Why Rates Still Increase Each Year
If insurers cannot rate based on claims, then why do premiums still rise? Several drivers impact annual ACA rate development.
- Medical inflation and rising prices for hospital services, physician visits, and prescription drugs
- Higher utilization of care across the entire ACA small group pool
- New specialty drugs with higher costs
- Adjustments to provider contracts and network reimbursements
In the small group filings published by the North Carolina Department of Insurance, the approved increases for 2026 reflect these pressures. Blue Cross Blue Shield of NC received approval for a 17.50 percent increase, while the two UnitedHealthcare entities received approval for increases between 12.66 percent and 14.98 percent.

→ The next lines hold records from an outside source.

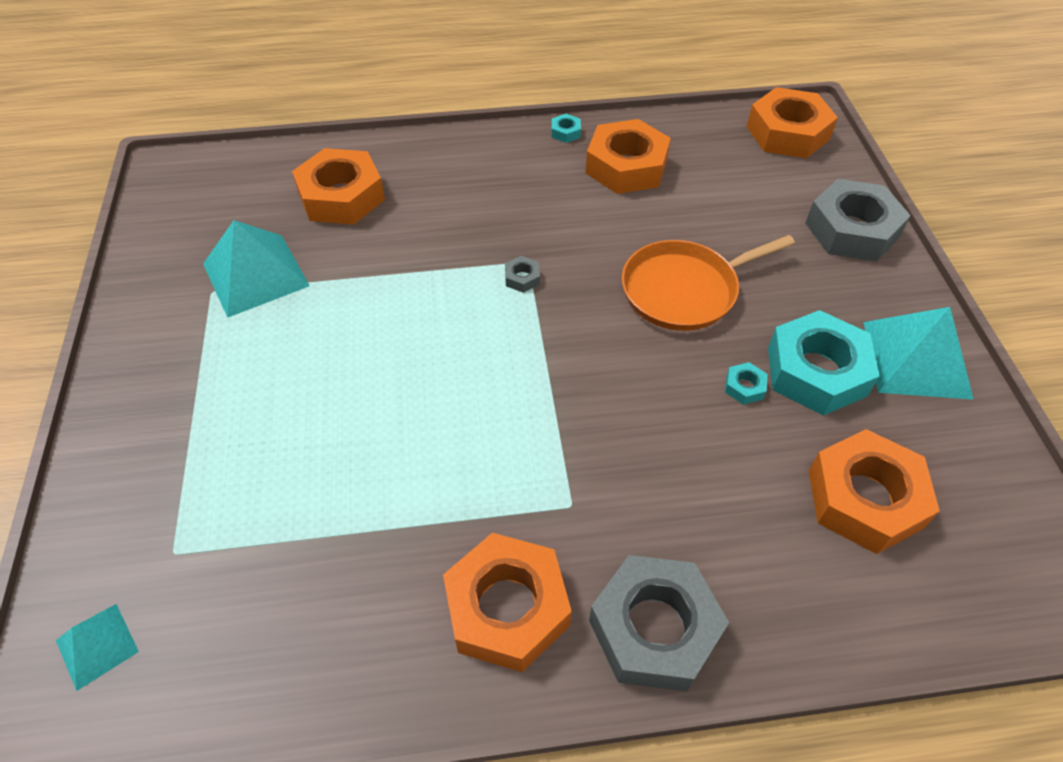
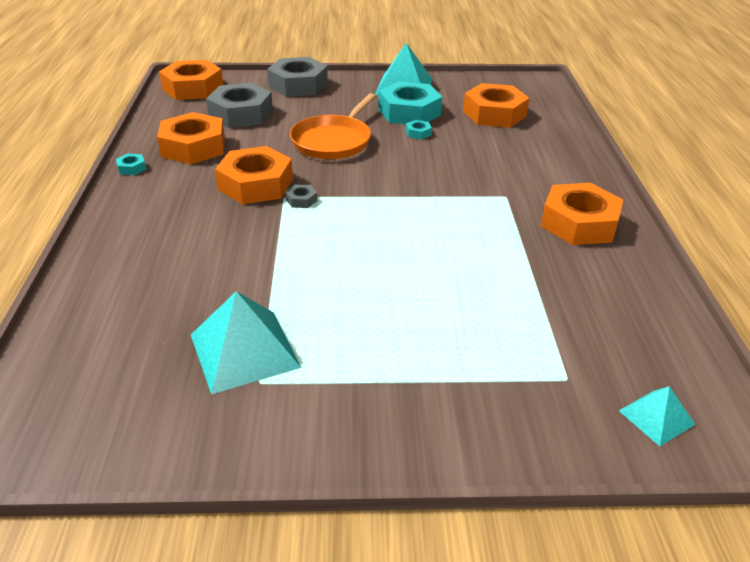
camera: 85 degrees left, 15 degrees down
(341, 196) = (148, 294): orange nut -> orange nut (255, 184)
(654, 628) = (580, 178): grey nut -> grey nut (241, 114)
(684, 290) = (333, 141): orange pan -> orange pan turned 45 degrees clockwise

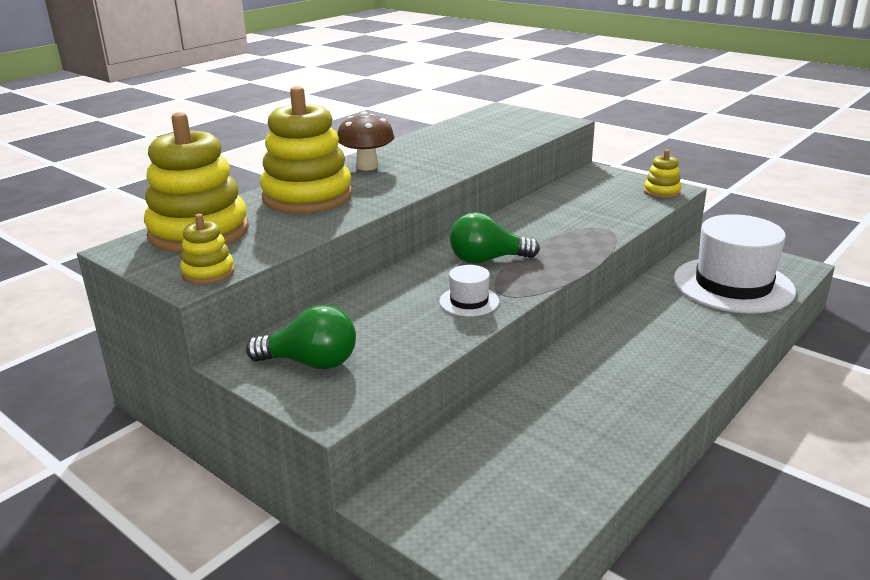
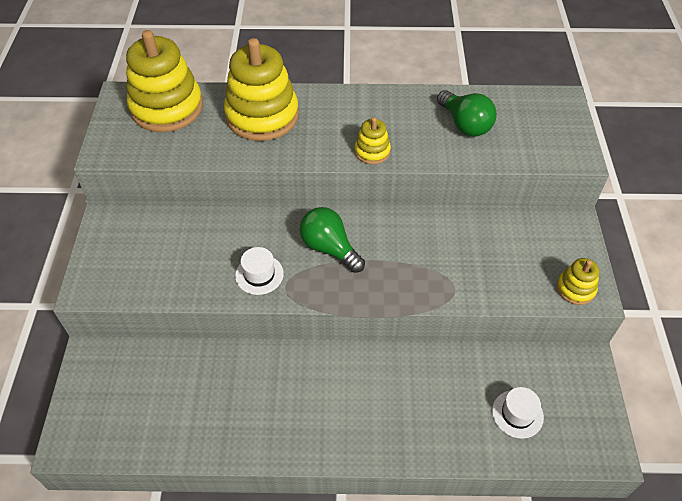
camera: 50 degrees right, 25 degrees up
(208, 273) = (119, 151): yellow stacking toy -> yellow stacking toy (372, 151)
(311, 363) = (126, 247): green light bulb -> green light bulb (465, 124)
(367, 166) = (345, 108): brown mushroom -> none
(733, 285) = (517, 414): white hat -> white hat, size x0.44

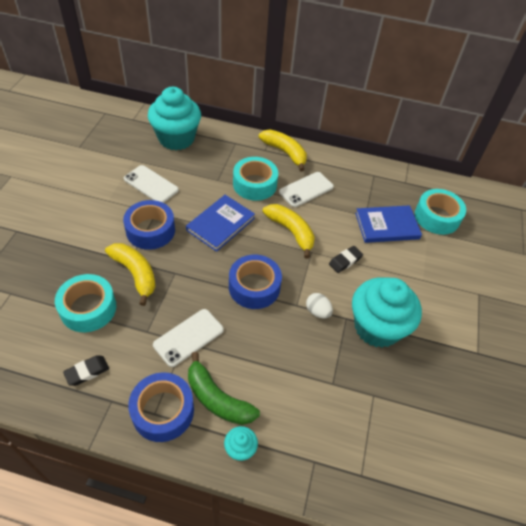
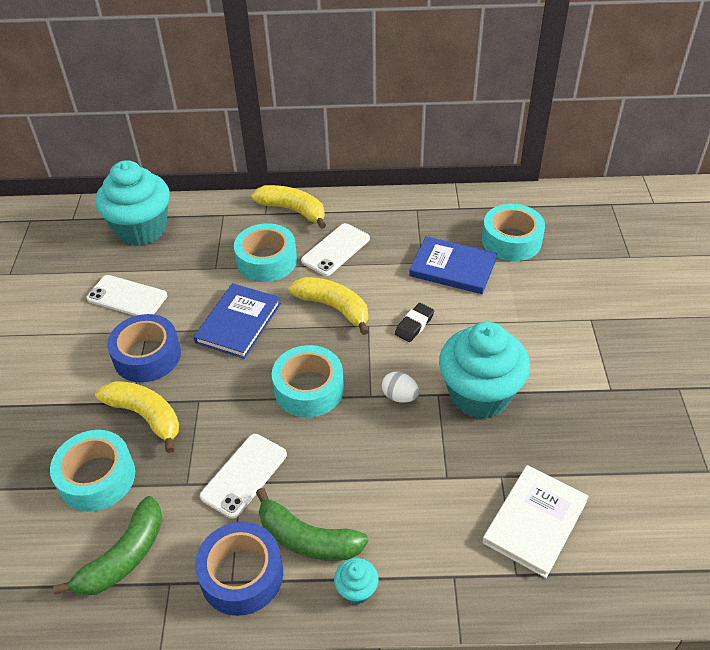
camera: 10 degrees left, 5 degrees down
(87, 372) = (124, 557): black eraser -> green banana
(254, 287) = (309, 389): blue tape -> turquoise tape
(387, 226) = (453, 268): blue book -> blue book turned 45 degrees clockwise
(388, 439) = (535, 522): none -> white book

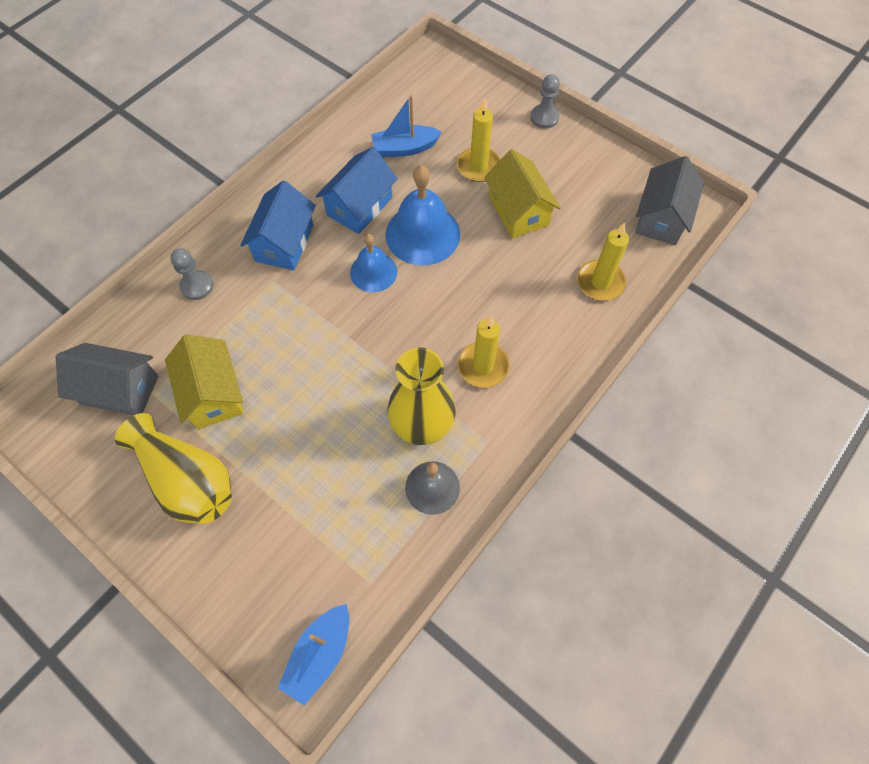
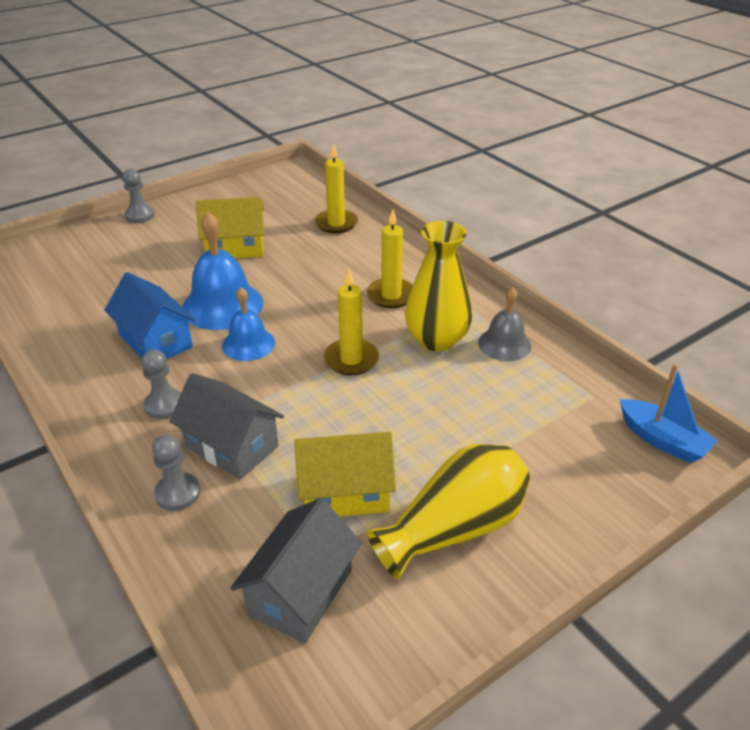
camera: 75 degrees left, 25 degrees down
(284, 243) = (164, 405): blue house -> grey pawn
(405, 148) = (103, 299): blue boat -> none
(478, 167) = (166, 259): yellow candle -> yellow candle (351, 359)
(661, 218) = (291, 186): grey house -> grey house (231, 446)

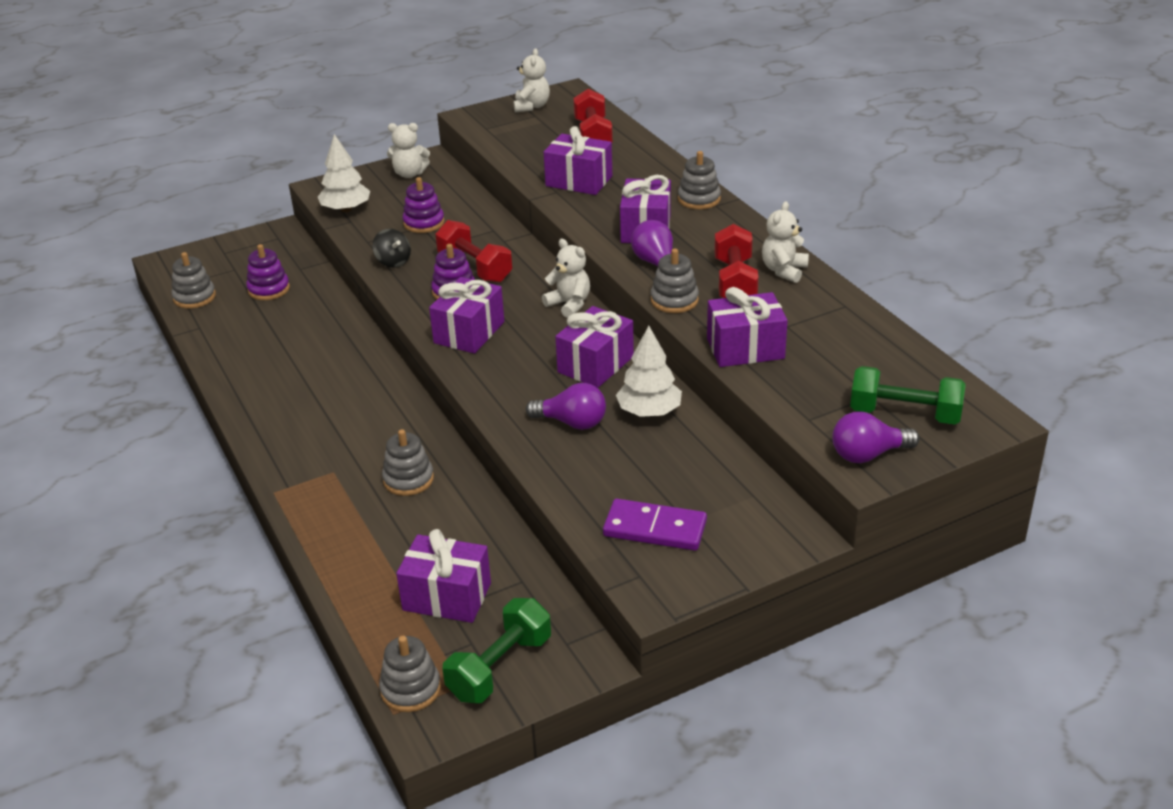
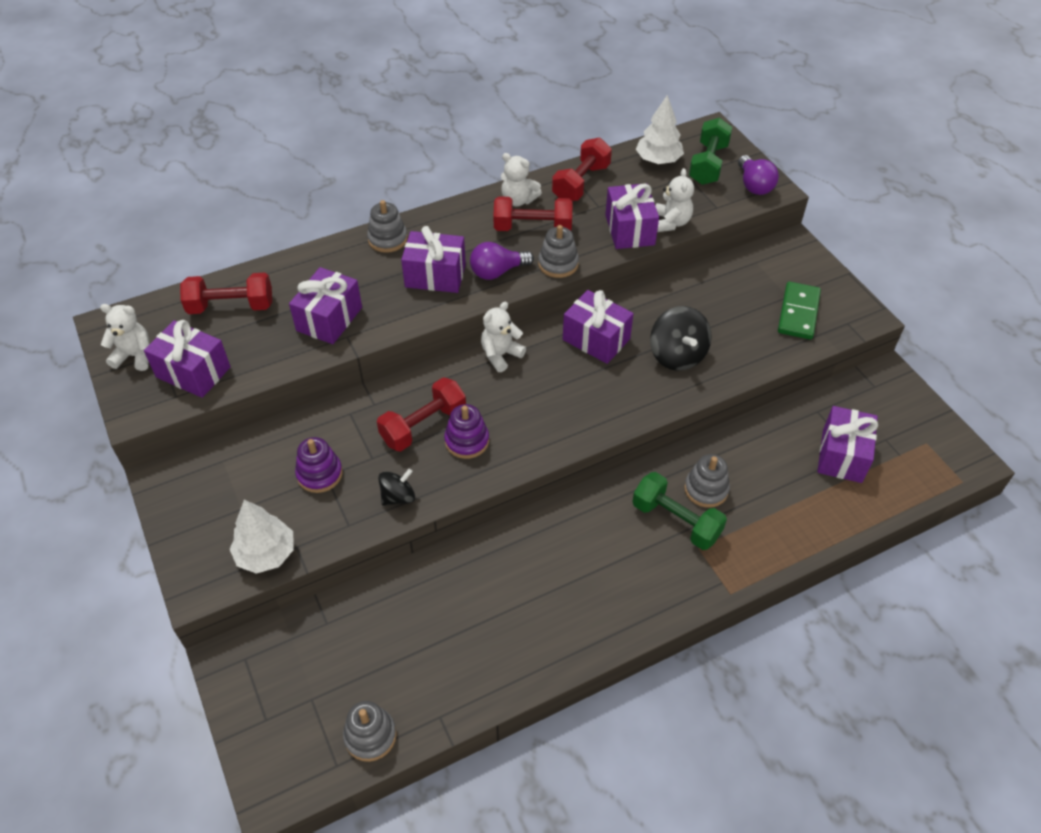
camera: 90 degrees left, 15 degrees up
(269, 289) = (367, 651): purple stacking toy -> none
(409, 174) = (195, 495): white teddy bear -> white teddy bear (671, 223)
(410, 689) = (938, 472): grey stacking toy -> none
(469, 332) = (540, 426): purple gift -> purple gift (193, 372)
(500, 667) = (905, 422): green dumbbell -> green dumbbell (676, 521)
(572, 422) = (677, 355): purple light bulb -> black spinning top
(649, 412) = (661, 310): white tree -> white tree (658, 160)
(655, 529) = (798, 313): purple domino -> green domino
(829, 312) = (581, 183): none -> red dumbbell

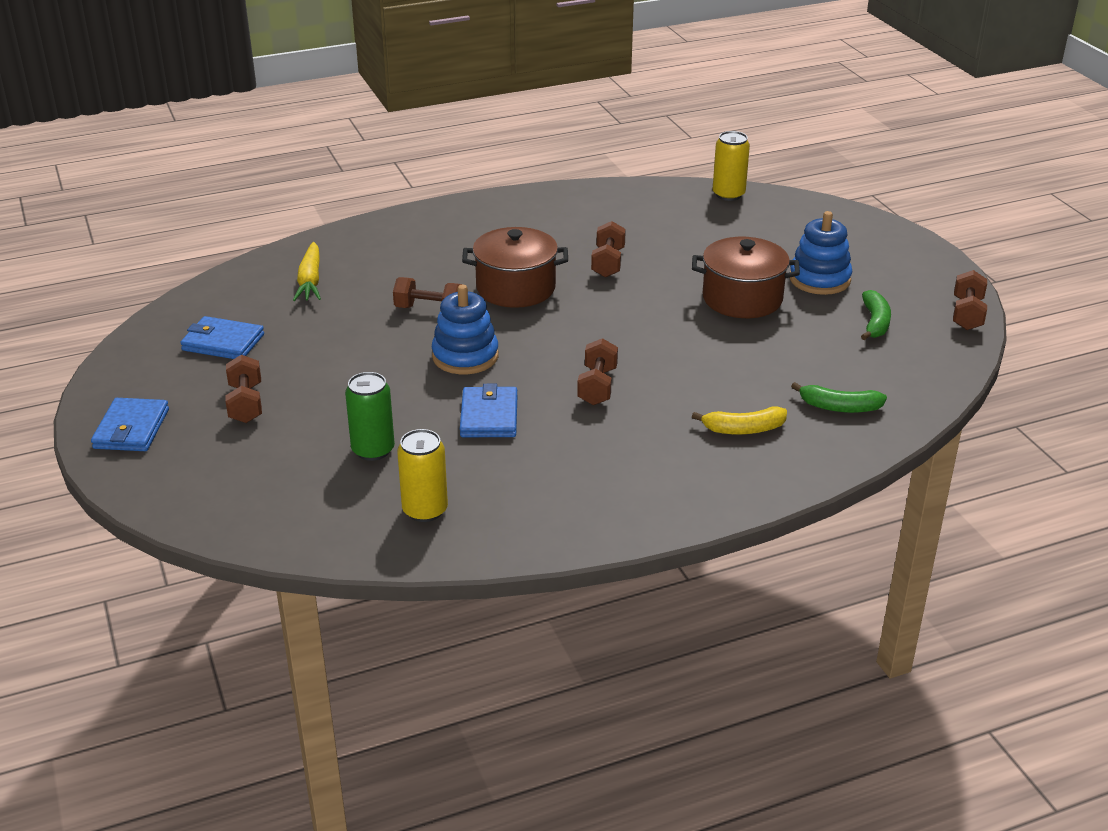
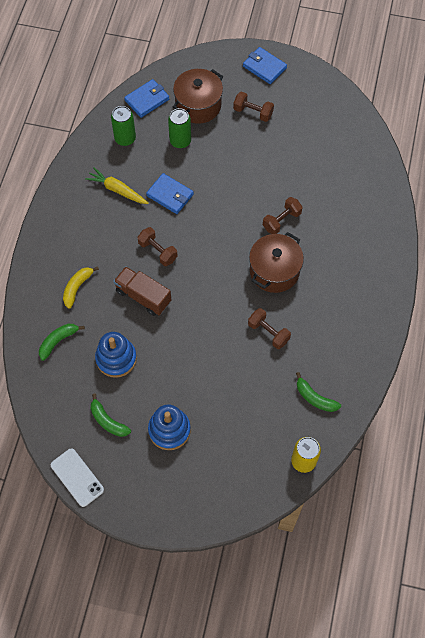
camera: 125 degrees right, 30 degrees up
(223, 342) = (314, 124): blue wallet -> blue wallet (147, 100)
(310, 280) = (351, 184): yellow carrot -> yellow carrot (117, 190)
(425, 510) = (125, 138): yellow can -> green can
(465, 356) = (226, 213): blue stacking toy -> blue stacking toy (116, 358)
(649, 210) = (315, 398): none -> green banana
(681, 368) = (143, 296): none -> brown truck
(742, 299) = (181, 373): brown pot -> brown pot (198, 105)
(967, 314) = (77, 477): brown dumbbell -> white phone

These increases apply regardless of how healthy or unhealthy an individual employer group may be.
Why You Cannot Shop Based on Your Own Claims
One of the most common points of confusion during renewal season is the idea of shopping based on the groups claims history. In the ACA small group market, insurers do not request or use your claims data to calculate your renewal. Your claims experience does not follow you from carrier to carrier and does not change your rates when you switch plans.
This is very different from level funded and self funded arrangements, where group specific performance does drive pricing.
What Employers Can Do Now
Even though you cannot change how ACA underwriting works, there are meaningful steps employers can take.
- Evaluate alternative funding arrangements to determine whether level funded options may provide savings
- Review contribution strategies to manage cost increases without overwhelming employees
- Consider offering multiple plan choices to balance affordability and coverage needs
- Communicate proactively with employees so they understand why rates increase and what is within your control
Final Thoughts
ACA small group underwriting does not reward a group for being healthy and does not penalize a group for having a difficult claims year. Although this system simplifies enrollment and guarantees access to coverage, it also means that statewide trends drive premiums more than individual group performance.
This years approved rate filings offer a clear reminder that annual increases reflect broad shifts in medical costs, not the specific experience of any single employer. Understanding how ACA underwriting actually works can help employers make informed decisions, set realistic expectations, and build a benefits strategy that supports both their team and their budget.